Courrier des Lecteurs

Par L'Economiste | Edition N°:3513 Le 21/04/2011 | Partager

Le faux problème du foncier


. Le noir
Je renonce à acheter un appartement tant que la pratique du noir est en vigueur. J’ai dénoncé à plusieurs reprises des promoteurs et des vendeurs au fisc et à l’administration de tutelle, mais en vain. J’espère que le CES (Conseil économique et social) et le ministère de tutelle feront leur travail pour que le business du bâtiment marche. Je suis convaincu qu’il n’est pas difficile de calculer le prix de revient du mètre carré. Les comptables analytiques chôment en masse au pays, mais vous allez comprendre que ce sont les spéculateurs et les corrompus qui nous tirent par les cornes pour contrecarrer la transparence.
M. A.

. Tendance
Pour la région de Casablanca, ce constat ne semble pas être vrai, la tendance est plutôt à la hausse au bon goût des rares promoteurs qui semblent partager le gâteau en toute quiétude, en empochant des marges allant jusqu’à 100%. Il faut avouer qu’ils vivent leurs jours de gloire. La raison de ce blocage vient du foncier, les propriétaires ont maintenant la garantie par l’Etat de ne plus être la cible de l’expropriation, ils refusent donc de vendre car leur foncier ne fait que renchérir. C’est l’exemple par excellence de l’économie de rente.
Autre fait majeur, seuls les gros promoteurs se permettent de se prévaloir de l’acquisition du foncier et la préparation des lots viabilisés. Ceci a pour effet de limiter les intervenants dans ce secteur à une poignée de firmes bien installées, qui ont boudé les activités commerciales. Il faut noter qu’aucun de ces promoteurs ne se permet de vendre des lots, préférant bâtir lui-même pour s’acquitter seul du juteux marché.

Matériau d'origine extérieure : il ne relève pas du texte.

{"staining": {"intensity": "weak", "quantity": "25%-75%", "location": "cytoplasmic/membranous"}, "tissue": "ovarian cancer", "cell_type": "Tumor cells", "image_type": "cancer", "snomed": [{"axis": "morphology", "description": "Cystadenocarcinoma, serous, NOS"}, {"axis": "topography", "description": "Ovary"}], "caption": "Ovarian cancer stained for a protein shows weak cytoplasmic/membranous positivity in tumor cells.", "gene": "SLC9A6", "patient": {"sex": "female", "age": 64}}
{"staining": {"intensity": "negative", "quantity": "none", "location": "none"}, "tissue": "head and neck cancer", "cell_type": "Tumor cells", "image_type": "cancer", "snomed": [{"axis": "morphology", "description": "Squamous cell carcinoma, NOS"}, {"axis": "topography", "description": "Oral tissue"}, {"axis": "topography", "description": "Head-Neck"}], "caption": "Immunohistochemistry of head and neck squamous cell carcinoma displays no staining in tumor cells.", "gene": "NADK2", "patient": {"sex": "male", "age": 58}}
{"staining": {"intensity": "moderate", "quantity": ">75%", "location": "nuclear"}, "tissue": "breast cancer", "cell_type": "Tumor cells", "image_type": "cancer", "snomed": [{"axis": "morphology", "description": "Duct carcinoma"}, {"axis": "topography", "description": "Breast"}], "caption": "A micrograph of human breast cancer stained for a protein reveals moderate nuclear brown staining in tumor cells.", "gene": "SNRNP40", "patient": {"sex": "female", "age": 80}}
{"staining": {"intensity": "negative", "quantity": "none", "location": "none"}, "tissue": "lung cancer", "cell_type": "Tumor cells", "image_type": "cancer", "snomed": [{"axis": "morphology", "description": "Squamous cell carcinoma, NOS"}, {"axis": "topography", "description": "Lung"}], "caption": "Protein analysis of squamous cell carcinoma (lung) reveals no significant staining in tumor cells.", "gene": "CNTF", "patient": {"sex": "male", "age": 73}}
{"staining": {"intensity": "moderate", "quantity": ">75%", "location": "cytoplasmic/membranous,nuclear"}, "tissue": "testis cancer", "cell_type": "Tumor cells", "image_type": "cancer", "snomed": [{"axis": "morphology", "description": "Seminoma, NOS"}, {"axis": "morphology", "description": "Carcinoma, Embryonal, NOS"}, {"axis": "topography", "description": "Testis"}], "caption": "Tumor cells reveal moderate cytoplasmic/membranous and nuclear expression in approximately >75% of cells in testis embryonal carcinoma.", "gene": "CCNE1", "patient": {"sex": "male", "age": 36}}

L’Etat qui s’activait avant dans ce domaine, en préparant des lots qu’il mettait à disposition des petits promoteurs à des tarifs d’environ 2.000 DH le mètre carrée, a été contraint de céder le terrain aux mégastructures immobilières qui ont pu hausser les prix au-dessus des 15.000 DH, soit 750% de plus. Cette situation est anti-libérale, puisque le nombre d’intervenants reste très limité. Ce qui a pour incidence la montée en flèche des prix, dont la victime est le simple citoyen.
Autre incidence néfaste de cette crise «montée» du foncier est le gèle d’activités productives. Des détenteurs de projets de crèches, écoles privées, cliniques et autres activités de service n’ont pas pu trouver des lots à bon prix pour monter leurs projets. C’est le cas également des activités industrielles pour lesquelles on n’a pas pu préparer des zones dédiées depuis 2008.
Et dire qu’on n’a pas trouvé d’autres issues à ces problèmes que l’implantation de villes satellites. Les pauvres gens, faute de moyens, doivent être délogés hors Casablanca, sachant qu’ils ne disposent pas de moyens de transport.
A. C.



Vous avez dit baisse du coût de l’immobilier résidentiel!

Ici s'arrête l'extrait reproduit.